New motherhood and life amid a pandemic share so many similarities that, for me at least, they’ve bled together. I haven’t set foot outside with a clear mind in five months; every errand is fraught with anxiety and additional burdens (the masks, the diapers, the sanitizer, the wriggly human). I tense up at the prospect of entering a crowded space, once, childishly, because I was afraid the baby would start screaming and draw glares and now, more rationally, because I’m afraid of contagion. Bereft of its old markers, time continues to feel off-kilter. Each day, an endless continuation of the day before, is spent in the same place and doing the same rote tasks. We know this won’t last forever, but we also don’t know how to make plans for anything worth looking forward to because we don’t know exactly when this state will end.
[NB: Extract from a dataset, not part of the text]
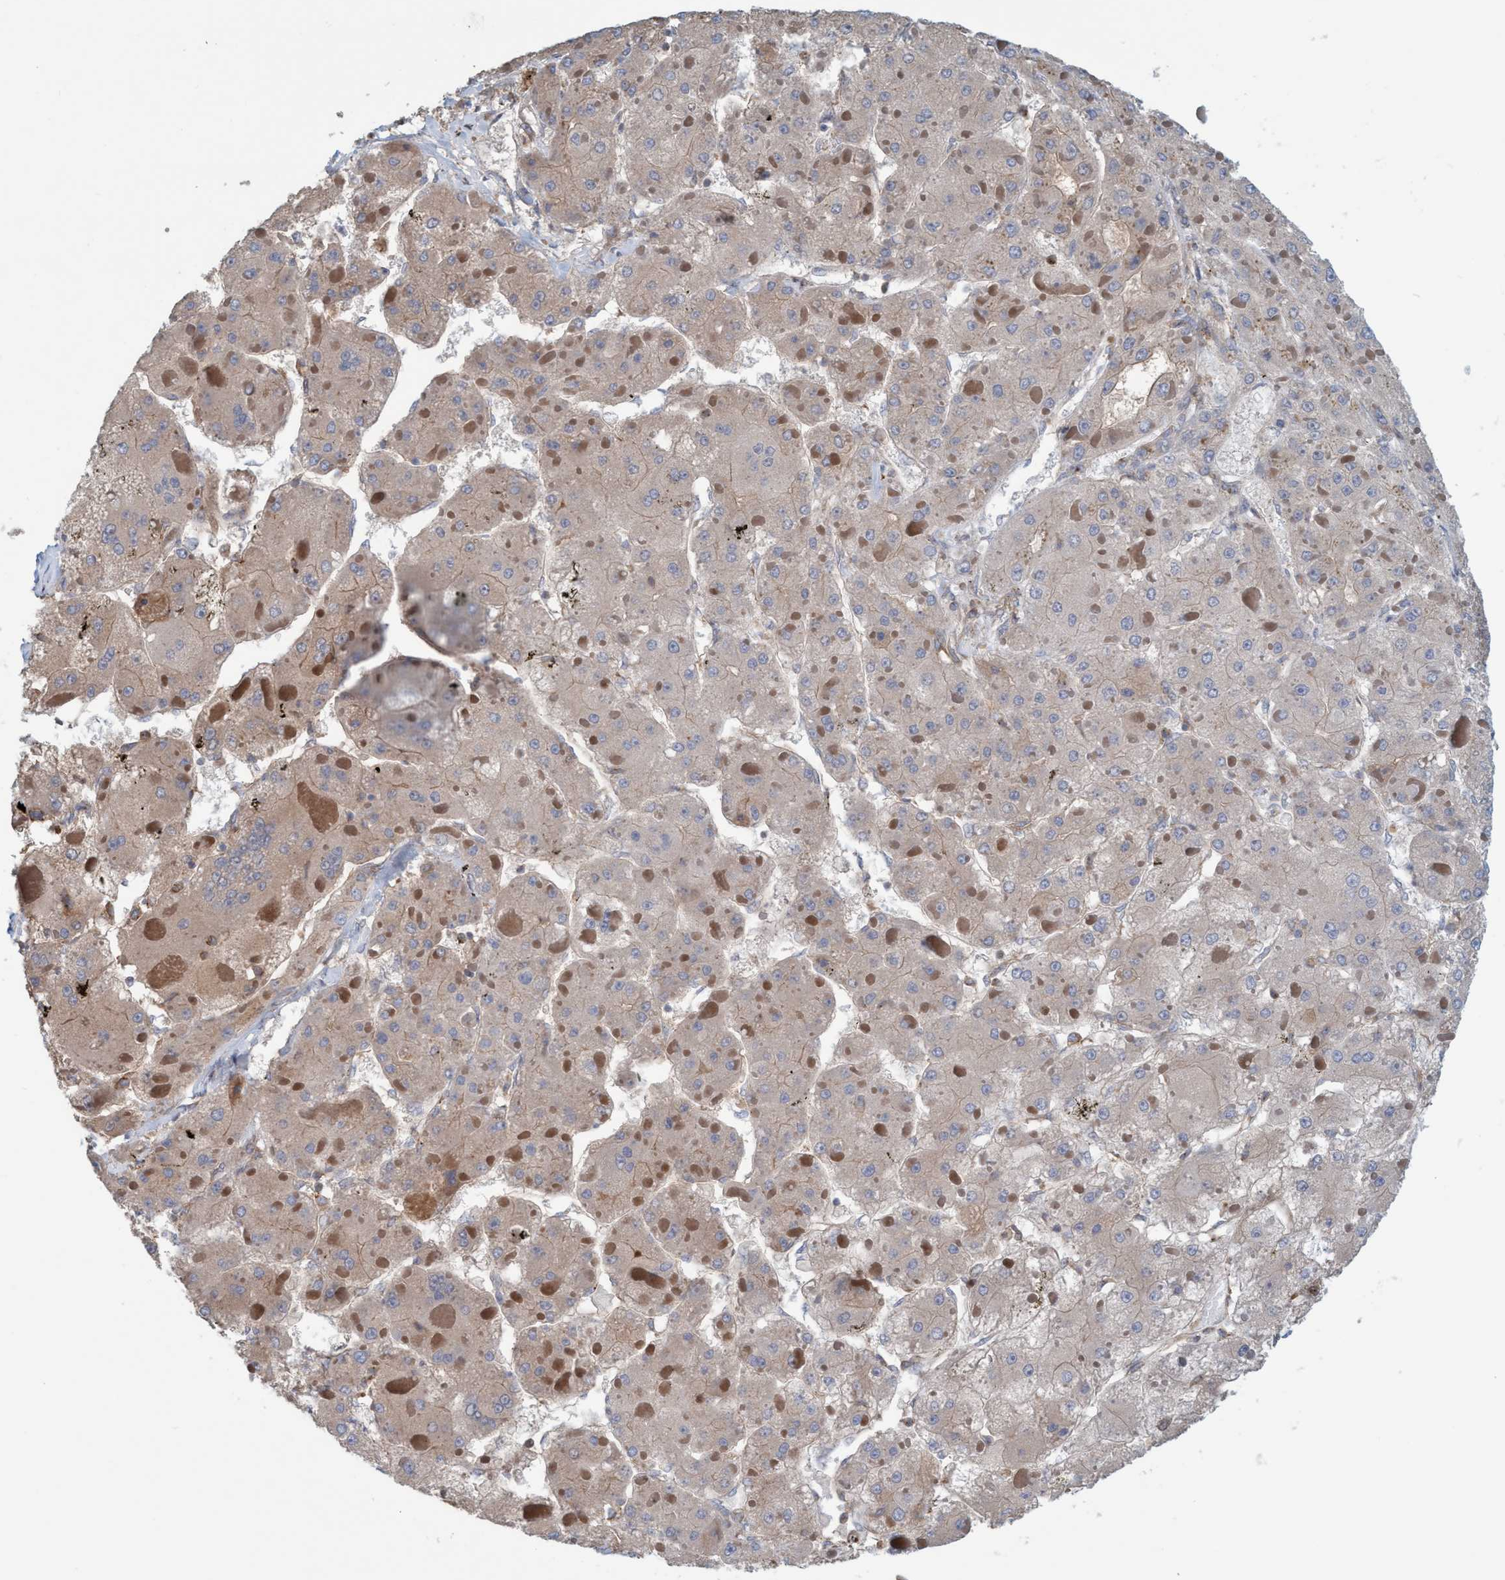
{"staining": {"intensity": "weak", "quantity": ">75%", "location": "cytoplasmic/membranous"}, "tissue": "liver cancer", "cell_type": "Tumor cells", "image_type": "cancer", "snomed": [{"axis": "morphology", "description": "Carcinoma, Hepatocellular, NOS"}, {"axis": "topography", "description": "Liver"}], "caption": "A micrograph of liver hepatocellular carcinoma stained for a protein displays weak cytoplasmic/membranous brown staining in tumor cells.", "gene": "SPECC1", "patient": {"sex": "female", "age": 73}}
Leaving home to go to work, as many women must do soon after giving birth and as many essential workers must still do now, can be physically dangerous and emotionally devastating. Maternity leave, like sheltering in place, is a privilege if not a vacation, a luxury that rarely feels luxurious. It can be claustrophobic, isolating, enervating. Ever since I gave birth, I’ve lived in sweatpants and stained tees. When hair salons shut down, it had already been five months since my last haircut.
Because my mother died when I was very young, Mother’s Day has been a day of mourning for me for 20 years. Like many with dead or bad moms, I’d twitch at suggestions to call, send flowers to or buy discounted perfume sets for a person who didn’t exist for me, the annual reminders of all I had lost. I anticipated my first Mother’s Day as a mother perhaps too much; for years, I expected that at last I’d spend the day happy and celebratory, in sync with the promotional emails and crowded brunch spots that mark the occasion. Instead, it’s become a bit sadder for everyone. Some are losing their mothers and grandmothers to COVID-19. Other moms are separated from their kids by social distancing requirements.
Still others are with them all the time, far more than they ever expected to be. I’m writing this from the kitchen table in my small Brooklyn apartment. My now-5-month-old son is wailing in the bedroom; we’re sleep-training him and it’s naptime. He hates naptime and I hate listening to him cry. Every two hours, all day, I get up from my laptop, open Slack on my phone and curl up to nurse him on the couch. In between, I struggle to focus on my work assignments and to bite my tongue when I’m tempted to weigh in on my husband’s parenting decisions. I thought by now I’d be back at the office, swanning about the newsroom, attending meetings and wearing impractical outfits (midi skirts! dry-clean-only tops!) while he got his turn at solo parental bonding. Instead, the expected separation has been put off to some unknowable date. Another end date is knowable: Tomorrow, my husband goes back to work, and balancing care of our infant with our jobs will become doubly difficult.
At times it feels like the worst possible timing. At times I fantasize about living through the pandemic as my old childless self — baking endless loaves of banana bread, tearing through Netflix and leaving bottles of red wine in my wake, retreating to bed for the weekend with a stack of novels, learning to sew masks.
But though new motherhood has so much in common with the bleakness of life in quarantine, it also contains within it the purpose many are finding in sourdough starters and windowsill gardens: Every day, my husband and I need to help a living thing grow. The relentlessness of the task can feel inhumane, and yet each moment spent wiping a butt is a moment I can’t spend sinking into the couch, crushed by the weight of existence. The other week, my son started laughing. The timing could not have been better.